Wete District (Wilaya ya Wete in Swahili) is one of two administrative districts of Pemba North Region in Tanzania. The district covers an area of 295 km2. The district is comparable in size to the land area of Maldives. The district has a water border to the east and west by the Indian Ocean. The district is bordered to the north by Micheweni District. The district seat (capital) is the town of Wete. According to the 2022 census, the district has a total population of 148,712.

==Geography==
Wete District is on Pemba Island and nearby islands in the Indian Ocean off the Pemba channel. The islands themselves are composed of sedimentary rocks deposited during the Neogene and Quaternary consisting of mostly limestones and sandstones with marls and some shale, as well as unconsolidated sands and clays. The sediments are nearly flat laying producing a gently undulating and rolling plain.

==Demographics==
According to the 2012 population census, the Wete district has a total population of 107,916, which is equal to 8.3% of Zanzibar's total population.

==Economy==
The main economic activity of Wete District is agriculture. A short rainy season called vuli, with planting taking place around October/December and harvesting occurring in late January/February, is experienced by the Wete district. A long rainy season called masika, with planting taking place in late February/March and harvesting occurring in July/August, immediately follows the vuli season. A variety of crops, including cloves, maize, sweet potatoes, cassava, rice, bananas, yams, and various vegetables, can be produced under these climatic conditions. Aquaculture is also a big in the region, between 2013 and 2015, 2,641,806 kg of seaweed were produced.
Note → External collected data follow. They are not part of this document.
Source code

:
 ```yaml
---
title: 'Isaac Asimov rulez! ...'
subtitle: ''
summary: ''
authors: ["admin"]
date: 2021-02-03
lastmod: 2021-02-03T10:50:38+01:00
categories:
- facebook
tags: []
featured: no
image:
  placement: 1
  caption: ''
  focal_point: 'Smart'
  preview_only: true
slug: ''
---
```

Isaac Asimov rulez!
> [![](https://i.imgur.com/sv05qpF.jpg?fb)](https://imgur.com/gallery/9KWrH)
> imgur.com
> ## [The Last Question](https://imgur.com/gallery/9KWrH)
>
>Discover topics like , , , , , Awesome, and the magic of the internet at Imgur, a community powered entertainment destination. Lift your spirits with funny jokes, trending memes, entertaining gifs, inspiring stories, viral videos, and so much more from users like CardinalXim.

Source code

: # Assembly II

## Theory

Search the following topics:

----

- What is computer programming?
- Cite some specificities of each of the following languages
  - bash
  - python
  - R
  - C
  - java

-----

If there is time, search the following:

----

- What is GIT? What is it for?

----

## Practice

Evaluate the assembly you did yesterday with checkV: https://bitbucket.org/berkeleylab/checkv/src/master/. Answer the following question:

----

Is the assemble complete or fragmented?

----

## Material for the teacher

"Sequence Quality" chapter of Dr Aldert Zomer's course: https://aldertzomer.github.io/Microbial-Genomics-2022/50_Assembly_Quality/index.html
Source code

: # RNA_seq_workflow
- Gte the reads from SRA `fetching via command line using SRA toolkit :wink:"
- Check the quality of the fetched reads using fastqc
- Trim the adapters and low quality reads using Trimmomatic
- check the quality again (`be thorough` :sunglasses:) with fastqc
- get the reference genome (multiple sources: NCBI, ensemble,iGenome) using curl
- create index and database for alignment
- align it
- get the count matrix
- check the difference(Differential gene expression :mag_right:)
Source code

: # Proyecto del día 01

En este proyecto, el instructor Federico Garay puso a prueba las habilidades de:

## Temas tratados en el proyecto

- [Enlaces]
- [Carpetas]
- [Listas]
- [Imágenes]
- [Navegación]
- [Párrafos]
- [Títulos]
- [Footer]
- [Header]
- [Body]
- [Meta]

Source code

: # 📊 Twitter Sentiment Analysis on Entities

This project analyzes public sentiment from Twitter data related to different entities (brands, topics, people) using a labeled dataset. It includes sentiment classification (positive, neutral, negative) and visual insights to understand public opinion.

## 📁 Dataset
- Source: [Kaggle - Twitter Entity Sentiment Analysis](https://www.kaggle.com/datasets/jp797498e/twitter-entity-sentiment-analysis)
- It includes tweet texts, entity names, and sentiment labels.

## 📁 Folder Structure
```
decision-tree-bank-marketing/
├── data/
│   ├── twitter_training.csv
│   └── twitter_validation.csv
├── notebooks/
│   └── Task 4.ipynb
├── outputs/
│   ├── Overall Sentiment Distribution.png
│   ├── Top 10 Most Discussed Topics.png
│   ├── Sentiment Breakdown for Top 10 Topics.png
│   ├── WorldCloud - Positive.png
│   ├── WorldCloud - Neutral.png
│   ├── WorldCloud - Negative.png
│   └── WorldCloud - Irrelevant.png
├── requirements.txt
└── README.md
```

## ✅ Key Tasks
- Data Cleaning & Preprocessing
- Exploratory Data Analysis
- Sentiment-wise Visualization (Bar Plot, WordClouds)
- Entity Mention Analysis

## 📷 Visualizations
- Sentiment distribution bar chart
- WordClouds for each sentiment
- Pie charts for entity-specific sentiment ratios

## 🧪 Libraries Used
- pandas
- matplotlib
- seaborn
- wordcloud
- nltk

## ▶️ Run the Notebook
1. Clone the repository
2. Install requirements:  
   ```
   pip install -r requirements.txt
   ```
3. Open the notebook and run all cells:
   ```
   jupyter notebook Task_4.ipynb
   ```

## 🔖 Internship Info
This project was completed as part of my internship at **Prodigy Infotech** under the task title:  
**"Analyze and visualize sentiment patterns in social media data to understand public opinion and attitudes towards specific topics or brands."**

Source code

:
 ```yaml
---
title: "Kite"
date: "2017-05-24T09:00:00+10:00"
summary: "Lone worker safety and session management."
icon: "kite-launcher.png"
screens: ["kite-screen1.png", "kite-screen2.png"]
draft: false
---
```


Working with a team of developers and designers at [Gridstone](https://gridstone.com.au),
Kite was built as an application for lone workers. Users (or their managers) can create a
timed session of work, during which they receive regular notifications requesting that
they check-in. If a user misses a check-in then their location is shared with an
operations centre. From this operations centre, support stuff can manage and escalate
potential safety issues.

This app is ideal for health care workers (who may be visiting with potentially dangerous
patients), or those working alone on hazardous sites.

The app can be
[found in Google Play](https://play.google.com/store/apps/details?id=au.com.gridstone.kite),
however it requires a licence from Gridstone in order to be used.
==Administrative subdivisions==
The district commissioner's office and the LGA are both part of the Wete district. The district director is in charge of the latter, while the district commissioner (DC) and district administrative secretary (DAS) are in charge of the former. The office of the DC is a branch of the national government.
Agriculture, health, education, planning, forestry, sports and culture, livestock, fishing, social welfare, water, construction, and nutrition are among the 12 departments that make up the DC's office.

===Constituencies===
For parliamentary elections, Tanzania is divided into constituencies. As of the 2010 elections Wete District had five constituencies:
- Gando Constituency
- Kojani Constituency
- Mtambwe Constituency
- Ole Constituency
- Wete Constituency

===Wards===
Wete District is administratively divided into seventeen wards:

1. Bopwe
2. Fundo
3. Gando
4. Jadida
5. Kangagani
6. Kipangani
7. Kisiwani
8. Kizimbani
9. Kojani

10. Limbani
11. Mchanga Mdogo
12. Mtambwe
13. Ole
14. Pandani
15. Selemu
16. Shengejuu
17. Utaani

==Education==
In the 2002 census literacy in Micheweni District stood at 40 percent for those aged 5 years and above. Literacy in Swahili was 30 percent, while 19 percent were literate in English, with 9 percent overlap.
As of 2018, there were a total of 26 high schools, 34 primary schools, and 22 pre-primary schools in the district. There Were 19 separate public health facility units in the Wete district (PHCUs). 14 of them are within the category of first-tier public health facilities. Second-line services are provided by the remaining four PHCUs.
Additionally, the district has two PHCC in the Vitongoji neighborhood and one district hospital at Micheweni Hospital. Two of these healthcare institutions are run by the private sector, and the rest are owned by the government and parastatals.